A reporter recently asked that I clarify a position I had taken concerning the USDA 2006 grass fed proposal.
REPORTER: The Associated Press quoted your concerns about the USDA’s recent proposal to broaden the term grass fed. They’re suggesting that only 99 percent, rather than 100 percent, of a cow’s diet come from grass forage and by defining forage more broadly to include things like leftover corn stalks from harvest and silage, which are fermented grasses and legumes. You seem to be a strict grass-is-grass constructionist on the issue. Will that 1% really make a difference? And what is the detrimental effect of silage?

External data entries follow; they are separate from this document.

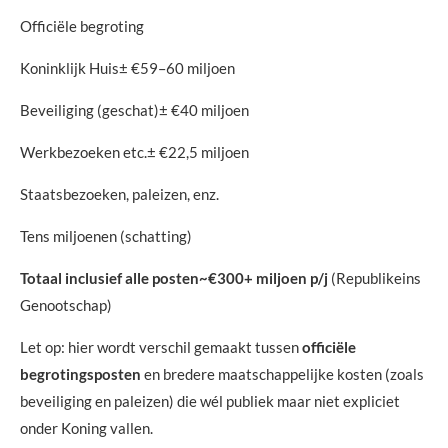
Officiële begroting
Koninklijk Huis± €59–60 miljoen
Beveiliging (geschat)± €40 miljoen
Werkbezoeken etc.± €22,5 miljoen
Staatsbezoeken, paleizen, enz.
Tens miljoenen (schatting)
Totaal inclusief alle posten
~€300+ miljoen p/j
(Republikeins
Genootschap)
Let op: hier wordt verschil gemaakt tussen
officiële
begrotingsposten
en bredere maatschappelijke kosten (zoals
beveiliging en paleizen) die wél publiek maar niet expliciet
onder Koning vallen.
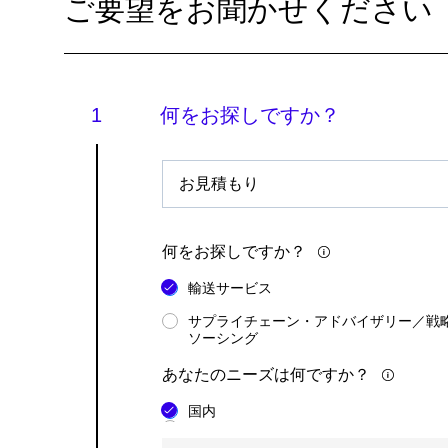
ご要望をお聞かせください
何をお探しですか？
何
そ
を
う
お
し
探
た
し
何をお探しですか？
い
で
輸送サービス
の
す
だ
サプライチェーン・アドバイザリー／戦
か？
ソーシング
ろ
う：
あなたのニーズは何ですか？
国内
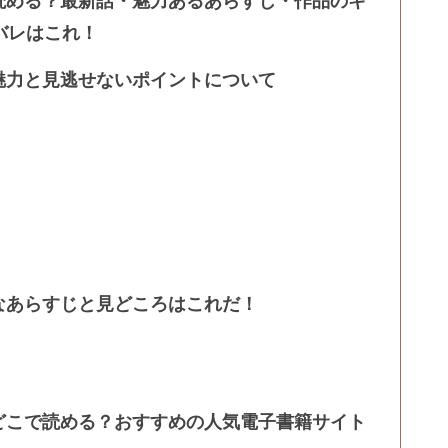
読める？最新話・魅力あるあらすじ・作品のキ
バレはこれ！
魅力と見逃せないポイントについて
なあらすじと見どころはこれだ！
どこで読める？おすすめの人気電子書籍サイト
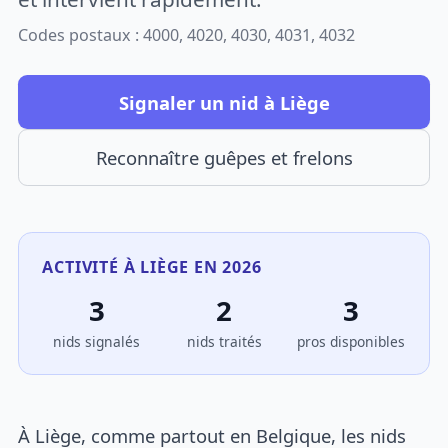
Codes postaux : 4000, 4020, 4030, 4031, 4032
Signaler un nid à Liège
Reconnaître guêpes et frelons
ACTIVITÉ À LIÈGE EN 2026
3
2
3
nids signalés
nids traités
pros disponibles
À Liège, comme partout en Belgique, les nids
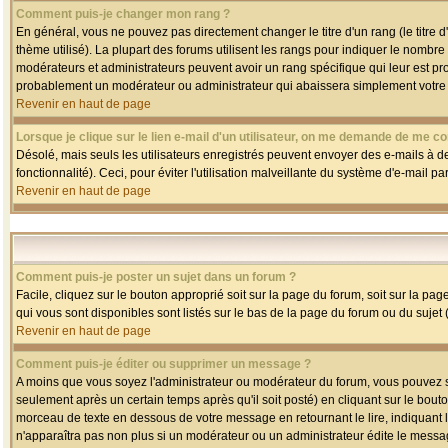
Comment puis-je changer mon rang ?
En général, vous ne pouvez pas directement changer le titre d'un rang (le titre d'
thème utilisé). La plupart des forums utilisent les rangs pour indiquer le nombre
modérateurs et administrateurs peuvent avoir un rang spécifique qui leur est pro
probablement un modérateur ou administrateur qui abaissera simplement votre
Revenir en haut de page
Lorsque je clique sur le lien e-mail d'un utilisateur, on me demande de me co
Désolé, mais seuls les utilisateurs enregistrés peuvent envoyer des e-mails à des
fonctionnalité). Ceci, pour éviter l'utilisation malveillante du système d'e-mail p
Revenir en haut de page
Comment puis-je poster un sujet dans un forum ?
Facile, cliquez sur le bouton approprié soit sur la page du forum, soit sur la pa
qui vous sont disponibles sont listés sur le bas de la page du forum ou du sujet (
Revenir en haut de page
Comment puis-je éditer ou supprimer un message ?
A moins que vous soyez l'administrateur ou modérateur du forum, vous pouvez
seulement après un certain temps après qu'il soit posté) en cliquant sur le bout
morceau de texte en dessous de votre message en retournant le lire, indiquant le
n'apparaîtra pas non plus si un modérateur ou un administrateur édite le message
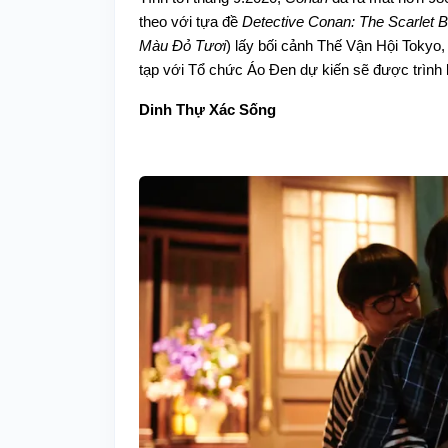
theo với tựa đề
Detective Conan: The Scarlet Bu
Màu Đỏ Tươi
) lấy bối cảnh Thế Vận Hội Tokyo,
tạp với Tổ chức Áo Đen dự kiến sẽ được trình 
Dinh Thự Xác Sống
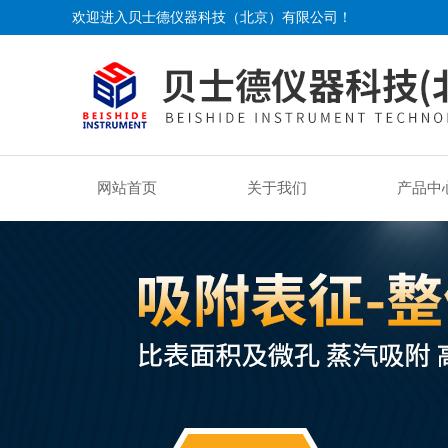
欢迎进入贝士德仪器科技（北京）有限公司！
网站首页
关于我们
产品中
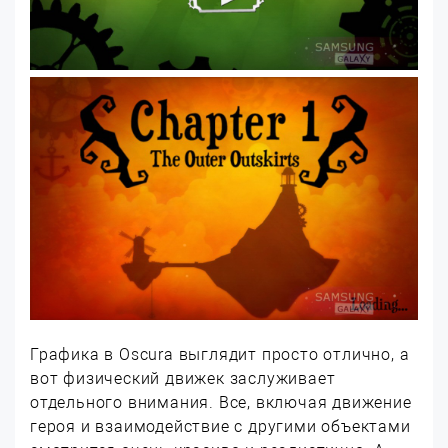
Графика в Oscura выглядит просто отлично, а
вот физический движек заслуживает
отдельного внимания. Все, включая движение
героя и взаимодействие с другими объектами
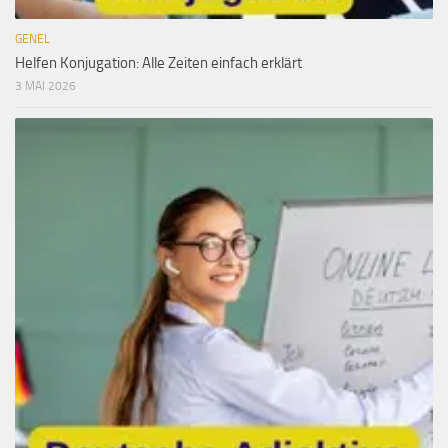
GENEL
Helfen Konjugation: Alle Zeiten einfach erklärt
3 MAI 2026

DR. WHISNANT: No, I do not feel that the 1% will make a difference! In fact, in the letter I drafted to the USDA, as President of the American Grassfed Association, I applauded them for addressing the previously published claim of 80% and making the change to 99%. From a pure marketing standpoint I think the 100% would have sounded more genuine, but I appreciate their desire to make the 99% the truth in practice that would allow for inadvertent exposure to grains or any prohibited feed material.

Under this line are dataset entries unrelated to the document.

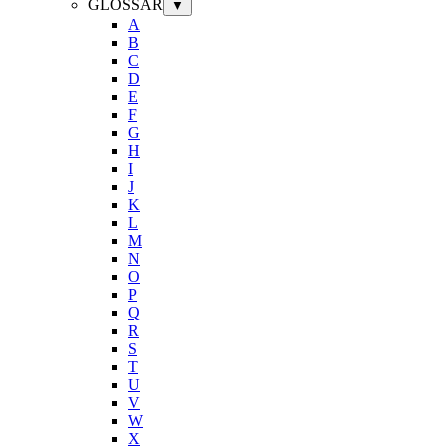
GLOSSAR
▼
A
B
C
D
E
F
G
H
I
J
K
L
M
N
O
P
Q
R
S
T
U
V
W
X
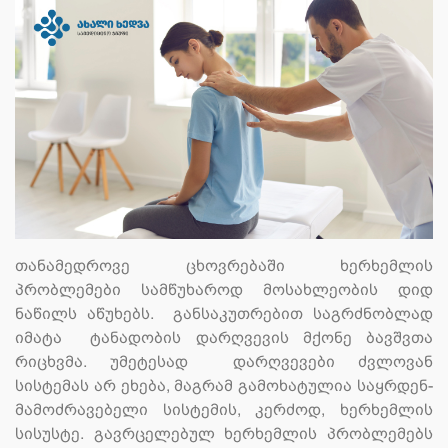
თანამედროვე ცხოვრებაში ხერხემლის
პრობლემები სამწუხაროდ მოსახლეობის დიდ
ნაწილს აწუხებს. განსაკუთრებით საგრძნობლად
იმატა ტანადობის დარღვევის მქონე ბავშვთა
რიცხვმა. უმეტესად დარღვევები ძვლოვან
სისტემას არ ეხება, მაგრამ გამოხატულია საყრდენ-
მამოძრავებელი სისტემის, კერძოდ, ხერხემლის
სისუსტე. გავრცელებულ ხერხემლის პრობლემებს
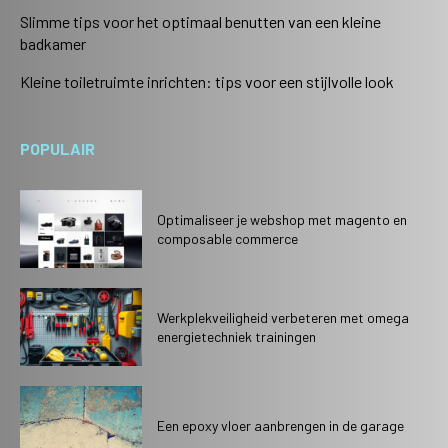
Slimme tips voor het optimaal benutten van een kleine
badkamer
Kleine toiletruimte inrichten: tips voor een stijlvolle look
POPULAIR
Optimaliseer je webshop met magento en
composable commerce
Werkplekveiligheid verbeteren met omega
energietechniek trainingen
Een epoxy vloer aanbrengen in de garage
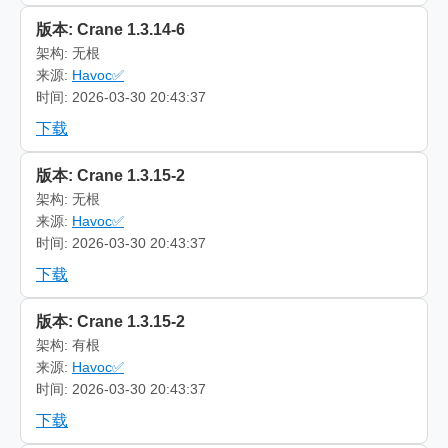
版本: Crane 1.3.14-6
架构: 无根
来源:
Havoc✅
时间: 2026-03-30 20:43:37
下载
版本: Crane 1.3.15-2
架构: 无根
来源:
Havoc✅
时间: 2026-03-30 20:43:37
下载
版本: Crane 1.3.15-2
架构: 有根
来源:
Havoc✅
时间: 2026-03-30 20:43:37
下载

My problem with the use of corn silage as a forage is not so much a problem with it’s inclusion in the standard but with the lack of clarification and precise definition of the use of the term immature grain. After having observed some of the loopholes in the organic standard I think you open the way for abuse if a sliding scale for maturity is applied to the use of corn silage. I believe that a better definition can be found to clarify the proper use of silage. Silage would be great; sliding the scale all the way to grain maturity, which would potentially decrease the perceived health and safety benefits of the product, would not be great. I just think the standard can be worded more precisely to clearly define permitted forage sources. The use of vague terminology invites skirting of the intent.